标准化是个重要工具,它不仅确保材料与产品的性能规格符合规定,并且给革新组织的灵活性一定的空间,开发满足规格的材料与产品。
未来的经济需要在环保方面更高效,消耗更少的原材料来提供产品与服务。未来的产业需要在循环经济中运作,材料和产物的再利用与循环以及资源的有效利用司空见惯。
随着原材料的数量变少、价格变高,替代品会随之产生与发展。在生产中使用更少的自然资源会增加收益,改善可持续的长期前景。
实例包括:
欧盟建筑部门是自然资源的主要消耗部门,EN 15804:2012 标准为环保产品声明(EPDs)之建筑产品的发展规定了规则、要求与指南(产品种类规则),从而符合符合ISO 14025:2006标准与ISO 21930:2007标准的要求。

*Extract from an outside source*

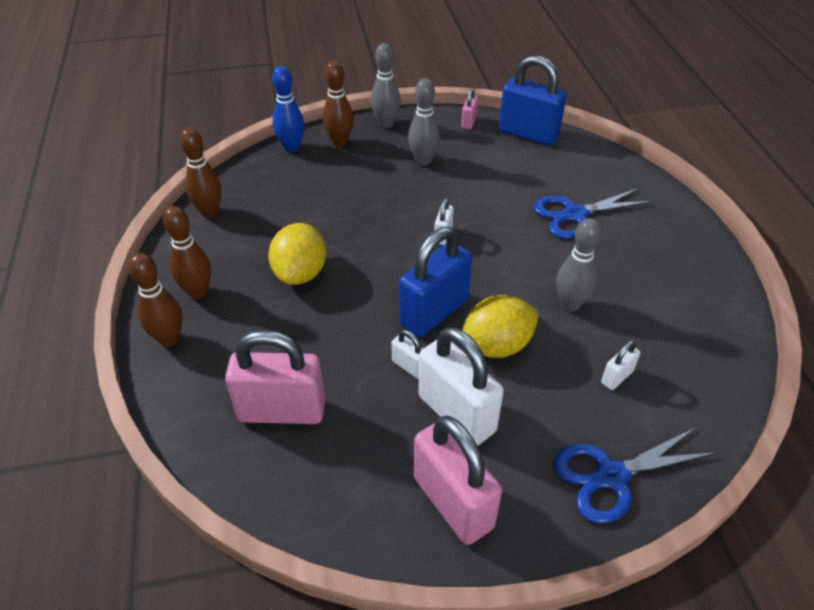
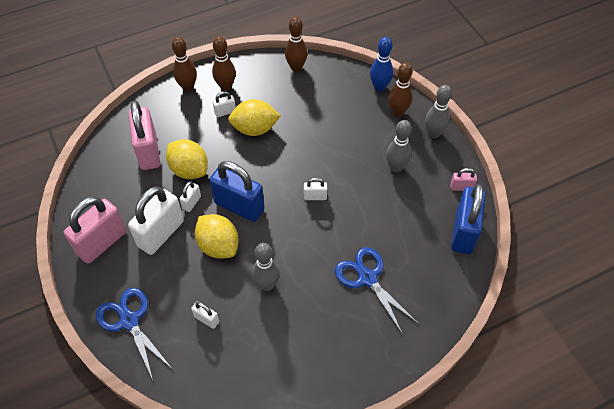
camera: 75 degrees right, 10 degrees up
none -> yellow lemon [166,139,208,179]
none -> white padlock [213,91,236,117]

通过在环境产品声明中引用EN 15804:2012标准,所有涉及建筑产业供应链的声明即可作为相同的规则判定楼房与其他建筑产物带来的环境影响。此外,一系列环境指标也适用于制成品,比如建筑产品的EN 15978:2012标准。
EN 50242:2008标准提供了评定洗碗机操作特点的方法,EN 50440:2015标准列出了生产家用洁净热水的电热水器的评定方法,两者都是为支持生态设计指令而设立。这些标准都考虑到了水资源与能源的消耗。
二、废弃物与循环经济
废弃物对经济是有害的,因为它代表着我们之前购买的产品或者原材料,我们花了钱却丢弃它们。生产废弃物会减少收益,在这样一个资源逐渐匮乏的全球市场,废弃物的制造会使我们维持经济活动的能力面临风险。
我们通常依据废弃物的处理成本考虑废物成本。但我们忘记了真正的成本还包括购买原料的花费。我们丢弃或加工、处理、转化和操作这些原料,而废弃物却消耗昂贵的能源、水资源和其他资源,而这些资源节省下来用在生产产品与服务上可能更好。

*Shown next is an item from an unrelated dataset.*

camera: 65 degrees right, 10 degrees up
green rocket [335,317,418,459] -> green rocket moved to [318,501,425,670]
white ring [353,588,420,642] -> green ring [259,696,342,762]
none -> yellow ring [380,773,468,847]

同样地,废弃物对环境也是有害的。我们丢在地上的废弃物,或者向水中、空气中排放的有害物质,常常要靠大自然自净能力为我们收拾烂摊子。这为早已身负重担的自然系统增加了压力。在一个有更好循环性的经济体制中,需要防止废弃物的产生,且以往被认为是“废物”的物质也可以通过再利用、修复、翻新和回收转化为资源。
实例包括:
为了将不同种类的废弃物恰当地处理,正确地识别、收集和处理它们很重要。EN 50574与EN 50625系列标准提供了如何收集、转化、分类和处理电子电器废弃物的细节,这样使废弃物得到最好的归宿:修复、回收或再利用。
使用废弃物作为其他过程的二级材料或替代材料使减少废弃物的总体影响成为可能。技术说明书CEN/TS 14243重点强调从废弃轮胎产出的材料的类别。此分类使得这些材料的潜在“用户”可以依靠一个对这些二级材料的统一说明。
塑料产业是如今这个瞬息万变的世界的奠基石,而多种多样的标准为塑料回收物说明了界定方法。这些标准使得废弃塑料作为替代材料重新进入生产圈,努力实现经济循环。
三、能源与碳管理
能源使食物生产、制造业、供热制冷及水与废水处理得以实现。然而,它也深深影响着经济与环境。发电与工业能源的使用带来温室气体的排放,造成气候变化,影响着我们生活和工作的环境。温度变化与可用水影响我们生产食品与货物的能力,而极端天气又中断了货物与资源的运输。建筑物与基础设施不得不断被调整,以适应变化的环境。寻求缩减能源需求、在造成更小环境影响的前提下生产能源的方法在短期至长期都能够降低经济成本。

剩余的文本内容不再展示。